- Data provided:
+-------+

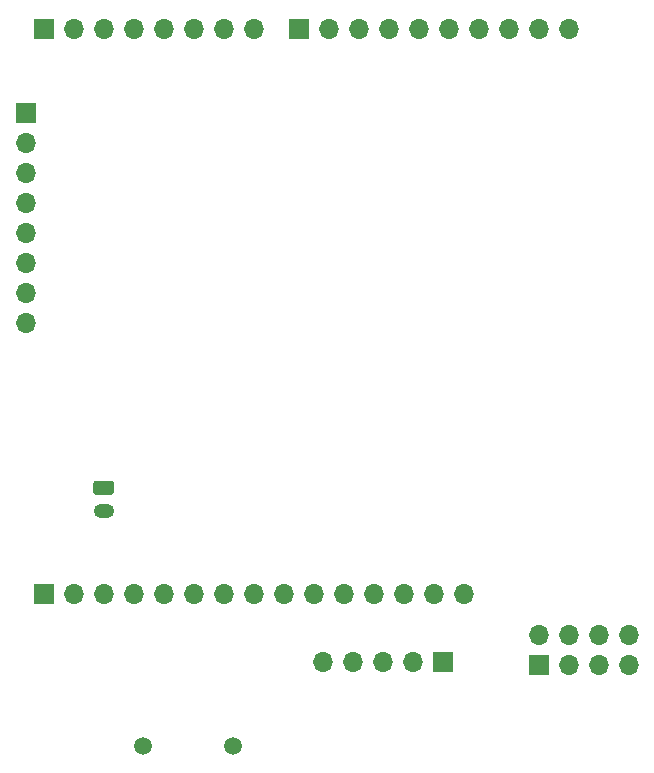
<source format=gbr>
G04 #@! TF.GenerationSoftware,KiCad,Pcbnew,(5.1.2-1)-1*
G04 #@! TF.CreationDate,2019-10-09T15:23:33+01:00*
G04 #@! TF.ProjectId,PixlVBoard,5069786c-5642-46f6-9172-642e6b696361,rev?*
G04 #@! TF.SameCoordinates,Original*
G04 #@! TF.FileFunction,Copper,L2,Bot*
G04 #@! TF.FilePolarity,Positive*
%FSLAX46Y46*%
G04 Gerber Fmt 4.6, Leading zero omitted, Abs format (unit mm)*
G04 Created by KiCad (PCBNEW (5.1.2-1)-1) date 2019-10-09 15:23:33*
%MOMM*%
%LPD*%
G04 APERTURE LIST*
%ADD10C,1.508000*%
%ADD11O,1.700000X1.700000*%
%ADD12R,1.700000X1.700000*%
%ADD13O,1.750000X1.200000*%
%ADD14C,0.150000*%
%ADD15C,1.200000*%
G04 APERTURE END LIST*
D10*
X183124000Y-127609600D03*
X175524000Y-127609600D03*
D11*
X165608000Y-91795600D03*
X165608000Y-89255600D03*
X165608000Y-86715600D03*
X165608000Y-84175600D03*
X165608000Y-81635600D03*
X165608000Y-79095600D03*
X165608000Y-76555600D03*
D12*
X165608000Y-74015600D03*
D11*
X190754000Y-120497600D03*
X193294000Y-120497600D03*
X195834000Y-120497600D03*
X198374000Y-120497600D03*
D12*
X200914000Y-120497600D03*
X209042000Y-120751600D03*
D11*
X209042000Y-118211600D03*
X211582000Y-120751600D03*
X211582000Y-118211600D03*
X214122000Y-120751600D03*
X214122000Y-118211600D03*
X216662000Y-120751600D03*
X216662000Y-118211600D03*
X202692000Y-114808000D03*
X200152000Y-114808000D03*
X197612000Y-114808000D03*
X195072000Y-114808000D03*
X192532000Y-114808000D03*
X189992000Y-114808000D03*
X187452000Y-114808000D03*
X184912000Y-114808000D03*
X182372000Y-114808000D03*
X179832000Y-114808000D03*
X177292000Y-114808000D03*
X174752000Y-114808000D03*
X172212000Y-114808000D03*
X169672000Y-114808000D03*
D12*
X167132000Y-114808000D03*
D13*
X172212000Y-107765600D03*
D14*
G36*
X172861505Y-105166804D02*
G01*
X172885773Y-105170404D01*
X172909572Y-105176365D01*
X172932671Y-105184630D01*
X172954850Y-105195120D01*
X172975893Y-105207732D01*
X172995599Y-105222347D01*
X173013777Y-105238823D01*
X173030253Y-105257001D01*
X173044868Y-105276707D01*
X173057480Y-105297750D01*
X173067970Y-105319929D01*
X173076235Y-105343028D01*
X173082196Y-105366827D01*
X173085796Y-105391095D01*
X173087000Y-105415599D01*
X173087000Y-106115601D01*
X173085796Y-106140105D01*
X173082196Y-106164373D01*
X173076235Y-106188172D01*
X173067970Y-106211271D01*
X173057480Y-106233450D01*
X173044868Y-106254493D01*
X173030253Y-106274199D01*
X173013777Y-106292377D01*
X172995599Y-106308853D01*
X172975893Y-106323468D01*
X172954850Y-106336080D01*
X172932671Y-106346570D01*
X172909572Y-106354835D01*
X172885773Y-106360796D01*
X172861505Y-106364396D01*
X172837001Y-106365600D01*
X171586999Y-106365600D01*
X171562495Y-106364396D01*
X171538227Y-106360796D01*
X171514428Y-106354835D01*
X171491329Y-106346570D01*
X171469150Y-106336080D01*
X171448107Y-106323468D01*
X171428401Y-106308853D01*
X171410223Y-106292377D01*
X171393747Y-106274199D01*
X171379132Y-106254493D01*
X171366520Y-106233450D01*
X171356030Y-106211271D01*
X171347765Y-106188172D01*
X171341804Y-106164373D01*
X171338204Y-106140105D01*
X171337000Y-106115601D01*
X171337000Y-105415599D01*
X171338204Y-105391095D01*
X171341804Y-105366827D01*
X171347765Y-105343028D01*
X171356030Y-105319929D01*
X171366520Y-105297750D01*
X171379132Y-105276707D01*
X171393747Y-105257001D01*
X171410223Y-105238823D01*
X171428401Y-105222347D01*
X171448107Y-105207732D01*
X171469150Y-105195120D01*
X171491329Y-105184630D01*
X171514428Y-105176365D01*
X171538227Y-105170404D01*
X171562495Y-105166804D01*
X171586999Y-105165600D01*
X172837001Y-105165600D01*
X172861505Y-105166804D01*
X172861505Y-105166804D01*
G37*
D15*
X172212000Y-105765600D03*
D12*
X167132000Y-66903600D03*
D11*
X169672000Y-66903600D03*
X172212000Y-66903600D03*
X174752000Y-66903600D03*
X177292000Y-66903600D03*
X179832000Y-66903600D03*
X182372000Y-66903600D03*
X184912000Y-66903600D03*
X211582000Y-66903600D03*
X209042000Y-66903600D03*
X206502000Y-66903600D03*
X203962000Y-66903600D03*
X201422000Y-66903600D03*
X198882000Y-66903600D03*
X196342000Y-66903600D03*
X193802000Y-66903600D03*
X191262000Y-66903600D03*
D12*
X188722000Y-66903600D03*
M02*

</source>
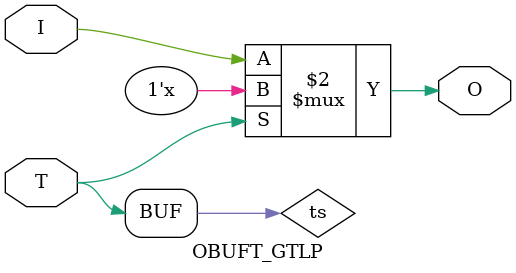
<source format=v>

/*

FUNCTION	: TRI-STATE OUTPUT BUFFER

*/

`celldefine
`timescale  100 ps / 10 ps

module OBUFT_GTLP (O, I, T);

    output O;

    input  I, T;

    or O1 (ts, 1'b0, T);
    bufif0 T1 (O, I, ts);

endmodule

</source>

+-------+

- Exercise directions: The line containing "100 ps / 10 ps" and all lines after it, to the end of the records, are to be output exactly and alone.

- Solution for this task:
`timescale  100 ps / 10 ps

module OBUFT_GTLP (O, I, T);

    output O;

    input  I, T;

    or O1 (ts, 1'b0, T);
    bufif0 T1 (O, I, ts);

endmodule

</source>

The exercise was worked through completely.